ConFIRM is a collection of collaborative consortia consisting of two or more linked clinical sites that address important questions in male and female infertility and that translate new discoveries into clinical practice. Currently, the program comprises three clinical trial consortia. Each consortium of clinical trial researchers is investigating an important topic in reproductive health, utilizing a common clinical trial protocol implemented across sites with rigor, adequate sample size, and diversity to provide answers more rapidly than individual sites acting alone. 
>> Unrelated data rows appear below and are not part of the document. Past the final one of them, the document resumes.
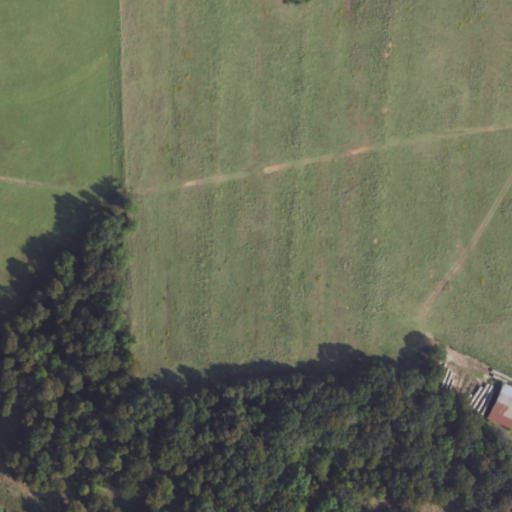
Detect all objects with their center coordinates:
building: (501, 406)
building: (501, 406)
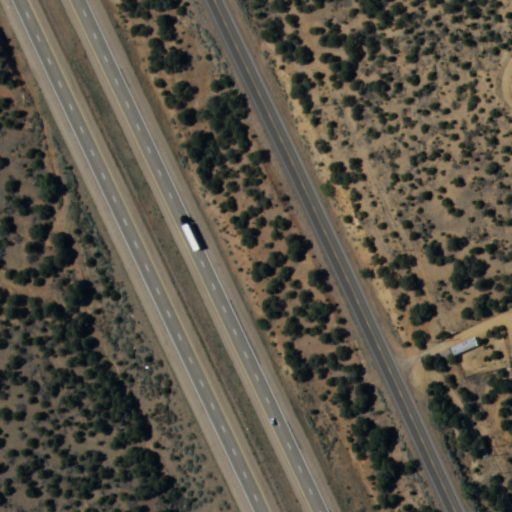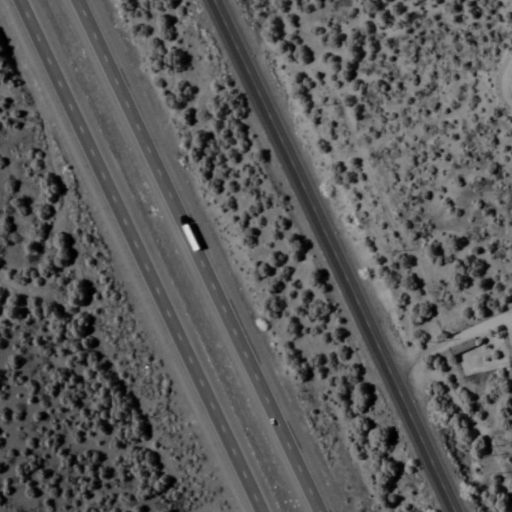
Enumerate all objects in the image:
road: (511, 65)
road: (141, 255)
road: (198, 255)
road: (332, 255)
road: (448, 338)
building: (462, 347)
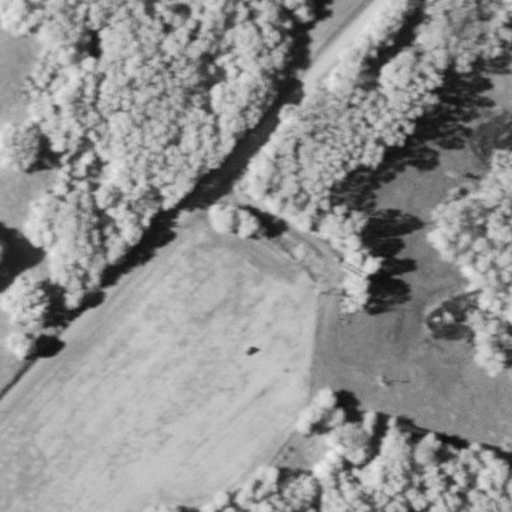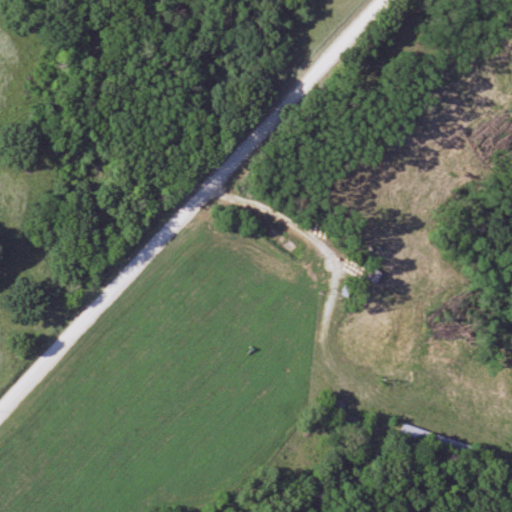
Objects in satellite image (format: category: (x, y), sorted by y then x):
road: (188, 205)
road: (332, 261)
crop: (157, 378)
building: (436, 441)
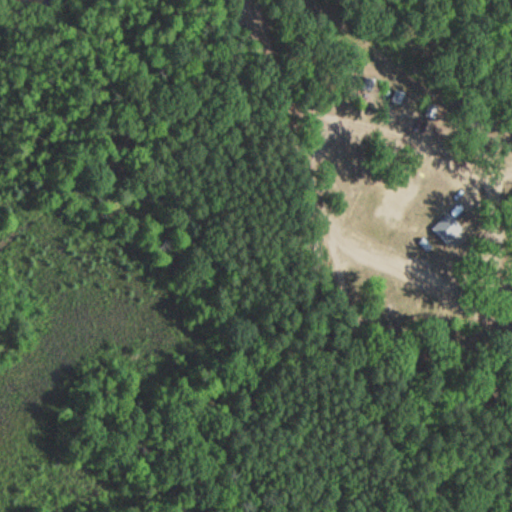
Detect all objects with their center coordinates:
road: (312, 178)
road: (452, 289)
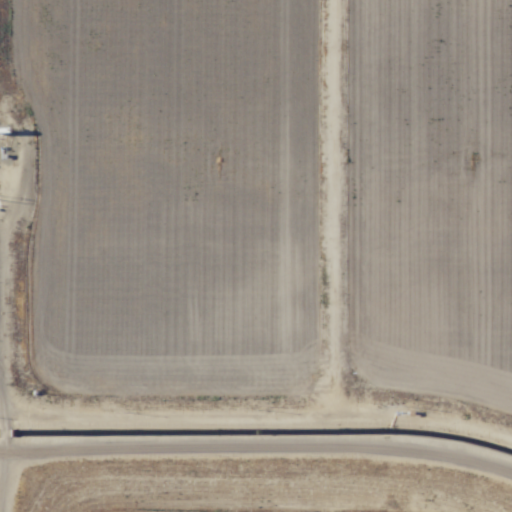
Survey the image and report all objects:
wastewater plant: (443, 185)
wastewater plant: (176, 188)
road: (337, 206)
wastewater plant: (256, 256)
road: (225, 413)
road: (257, 447)
road: (4, 451)
wastewater plant: (253, 499)
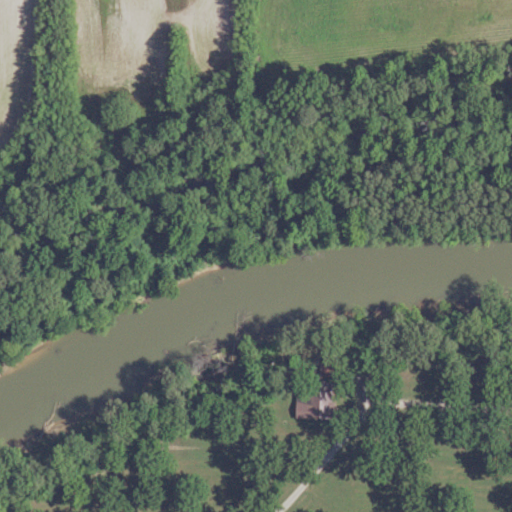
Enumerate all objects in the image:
river: (248, 302)
building: (313, 399)
road: (368, 400)
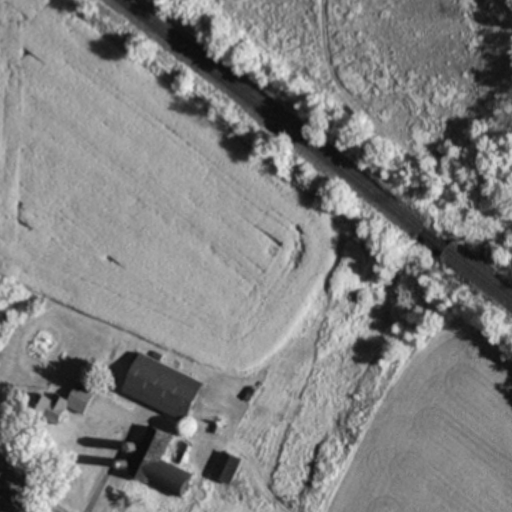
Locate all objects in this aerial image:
railway: (270, 115)
railway: (435, 241)
railway: (481, 275)
building: (165, 387)
building: (165, 387)
building: (66, 402)
building: (66, 403)
building: (160, 463)
building: (161, 464)
road: (106, 466)
building: (226, 466)
building: (227, 467)
road: (8, 504)
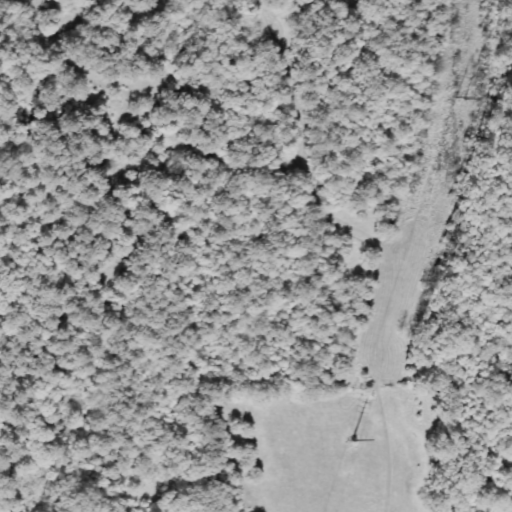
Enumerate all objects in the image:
road: (306, 80)
road: (165, 97)
power tower: (459, 99)
road: (337, 262)
power tower: (351, 440)
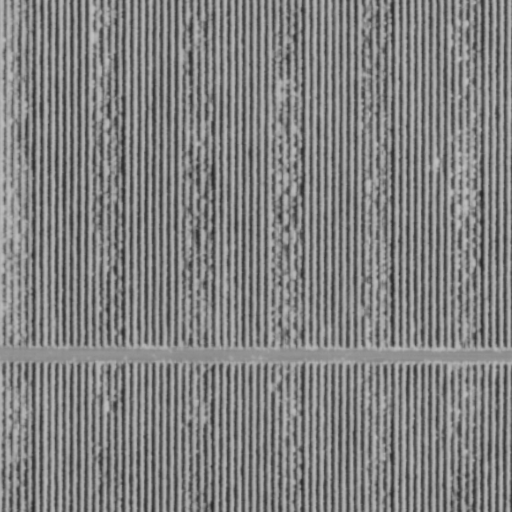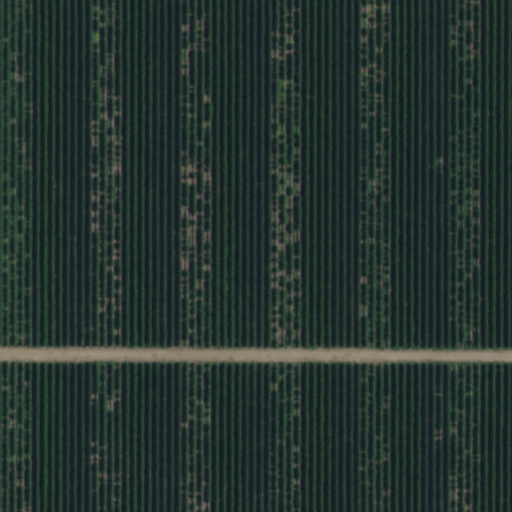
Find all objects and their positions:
crop: (256, 255)
road: (236, 330)
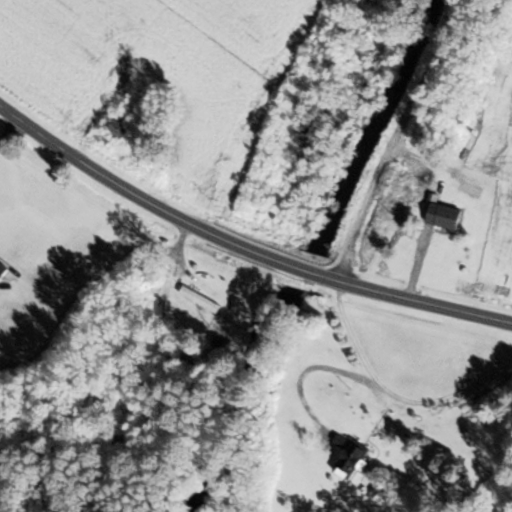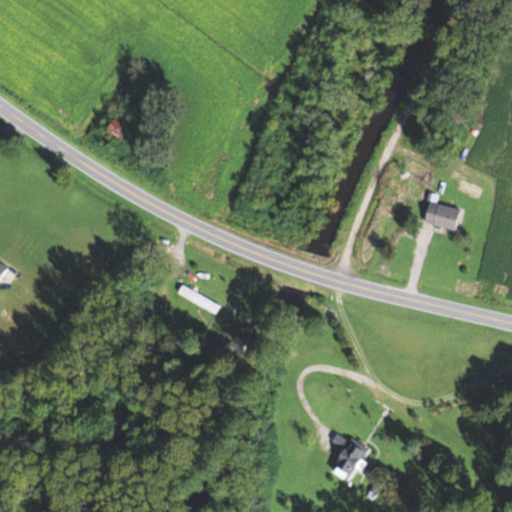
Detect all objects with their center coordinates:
building: (123, 123)
road: (7, 133)
road: (395, 143)
building: (444, 217)
road: (242, 253)
building: (2, 268)
building: (199, 298)
building: (352, 459)
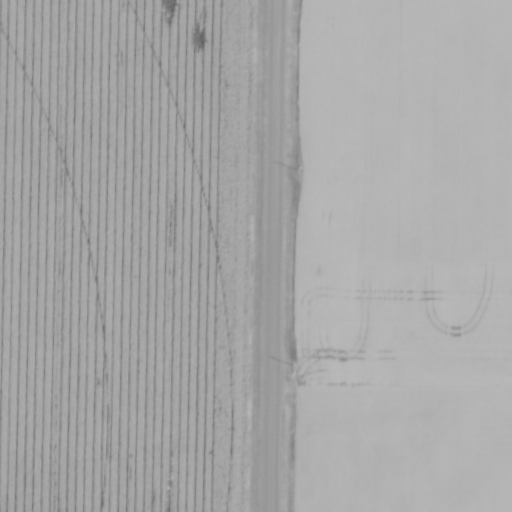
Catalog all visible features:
road: (273, 256)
ConFIRM addresses important questions in the field of reproductive medicine requiring coordinated multisite clinical trials. Regardless of the outcomes, the findings promise to affect clinical practice.

Topic Areas and Consortia Members

ConFIRM includes the following topic areas/clinical trials and consortia members:

Endometrial Environment (Uterine Receptivity)/Implantation and Effects on Downstream Obstetrical Outcomes such as Preeclampsia

This consortium is studying the comparative effectiveness and safety of two commonly used clinical approaches for achieving endometrial receptivity for frozen embryo transfer. 

Consortium Members

  • Johns Hopkins University: Principal Investigators (PIs): Valerie Baker, M.D., and James Segars, M.D.
  • University of Oklahoma Health Sciences Center: PI: Karl Hansen, M.D., Ph.D.
  • Stanford University: PIs: Ruth Lathi, M.D., and Virginia Winn, M.D.

Optimizing Live Birth Outcomes in Women with Endometriosis-Associated Infertility

Although in vitro fertilization (IVF) is necessary in most cases of infertility associated with endometriosis, knowledge gaps remain with regard to optimal treatment. This consortium is investigating the treatment of endometriosis with an oral gonadotropin-releasing hormone (GnRH) antagonist prior to IVF to determine the effects on live birth outcomes. 

Consortium Members

  • Yale University: PIs: Hugh Taylor, M.D., and Heping Zhang, Ph.D.
  • Northwestern University at Chicago: PI: Emily Jungheim, M.D., M.S.C.I.
  • University of North Carolina at Chapel Hill: PI: Steven Young, M.D., Ph.D.
  • University of Colorado Denver: PI: Nanette Santoro, M.D.

Evaluation of a Novel Non-Hormonal Treatment of Uterine Fibroids that Does Not Interfere with Desired Fertility

Uterine fibroids are a common condition in aging women, which is problematic as the age at first birth rises. Moreover, the incidence of uterine fibroids is higher in Black versus White women, creating an additional health disparity. Uterine fibroids are associated with infertility in cases with distortion of the uterine cavity and with increasing size. Medical treatments to reduce size and symptoms of uterine fibroids often interfere with a woman’s fertility. This consortium is investigating a novel nonpharmacologic substance, EGCG/green tea extract, that is known not to interfere with the Hypothalamic-Pituitary-Ovarian axis and that effectively reduced fibroid size in a previous, but small study. The identification of a nonhormonal fertility-friendly therapy would have significant public health impact.

Consortium Members

  • University of Chicago: PI: Ayman Al-Hendy, M.D., Ph.D.
  • University of Illinois at Chicago: PI: Frank Gonzalez, M.D.
  • Yale University: PIs: Hugh Taylor, M.D., and Heping Zhang, Ph.D.
  • Johns Hopkins University: PIs: Valerie Baker, M.D., and James Segars, M.D.